Il existe quand même des raisons d'espérer, voire de se réjouir, dans la crise que nous traversons. Tout n'est pas si noir.
Ainsi, monsieur Mestrallet, pdg de GDF-Suez, vient-il de toucher 830.500 € de plus-value sur ses stock-options.
Ainsi monsieur Proglio, pdg d'EDF et président du Conseil d'Administration de Veolia, va percevoir à ce dernier titre une rémunération de 450.000 € par an. Alors là, ça nous rassure, de voir ainsi les horizons se dégager. Certes, madame Lagarde s'était bien engagée à ce que monsieur Proglio ne percoive de revenus que d'EDF, mais enfin, on ne va pas se formaliser pour si peu.
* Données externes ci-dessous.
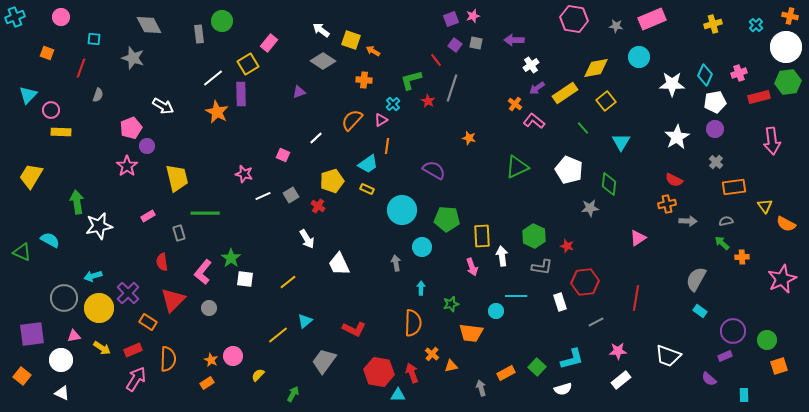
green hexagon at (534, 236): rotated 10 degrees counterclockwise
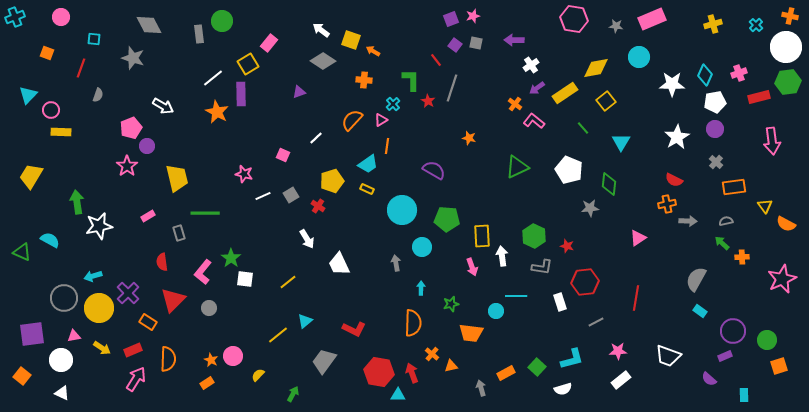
green L-shape at (411, 80): rotated 105 degrees clockwise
La nouvelle est trop bonne, et tellement porteuse d'espérances.
Bien sûr, quelques esprits chagrins viendront objecter qu'est annoncée dans le même temps l'augmentation des tarifs d'EDF, au moment des fortes consommations, c'est à dire pendant les vagues de froid, quand les intempéries obligent nos concitoyens à la consommation... Ceux-là s'y entendent pour la sinistrose, alors que les bonnes nouvelles sont là.
Les économies de messieurs Mestrallet et Proglio sont sorties de crise. C'est déjà ça, non ? Elles montrent le chemin. Celui du monde d'avant. Le monde du mensonge et de l'argent facile. Ca nous rassure. On étaient troublés par le discours présidentiel sur l'immoralité de la finance, sur la nécessité de réglementer, de taxer les plus-values des trades, tout ça... C'est vrai que le Président ne cessait de se référer aux penseurs de gauche, à tel point qu'il s'appuyait sur eux pour justifier ses réformes, comme celle de la réforme des collectivités territoriales où le pouvoir se targue de s'inspirer d'un vague texte de Léon Blum pour justifier le mode électoral des futurs conseillers territoriaux.
Là, au moins, avec messieurs Mestrallet et Proglio, les choses reprennent leur place. On voit bien, en fait, la profonde influence de Léon Blum, lequel disait au congrès de la SFIO en 1946, à l'adresse de ses camarades: " Vous avez peur des électeurs, peur des camarades, peur de l’opinion, peur de l’échec. Et s’il y a eu altération de la doctrine, déviation, affaissement, ils sont là, ils sont dans la façon timorée, hésitante dont notre doctrine a été présentée dans les programmes électoraux, dans la propagande électorale.Il y a un an, ici, je vous suppliais de vous montrer aux élections avec votre vrai visage. Je vous disais : « Je vous en supplie, effrayez plutôt que de duper. Ne dissimulez pas le véritable visage du socialisme. Exagérez-le encore, plutôt que de le masquer »".
Bon sang, mais c'est bien sûr ! Nicolas et ses amis veulent se montrer sous leur vrai visage , celui du libéralisme. Ils ne le masquent plus.
Ouf ! On avait peur...
Et merci, monsieur le Président, de nous avoir rendu Léon Blum. Elle n'est pas si mal, cette exhortation aux socialistes, après tout. Et si on se la réappropriait ? Ca ne serait pas du vol.

Mr Proglio applique à la lettre la formule de Sarkozy:travailler plus pour gagner plus...enfin travailler c'est beaucoup dire car il parait que la présidence de Véolia l'occupera 1h30 par mois.Mais on nous dit que ces grands patrons sont irremplaçables,que si on veut les garder en France il faut les payer;il faudra alors qu'on explique aussi pourquoi ils se font plus que rares à l'étranger(Etats-Unis,Allemagne,Grande-Bretagne...)Y en a marre de ces gens "irremplaçables"!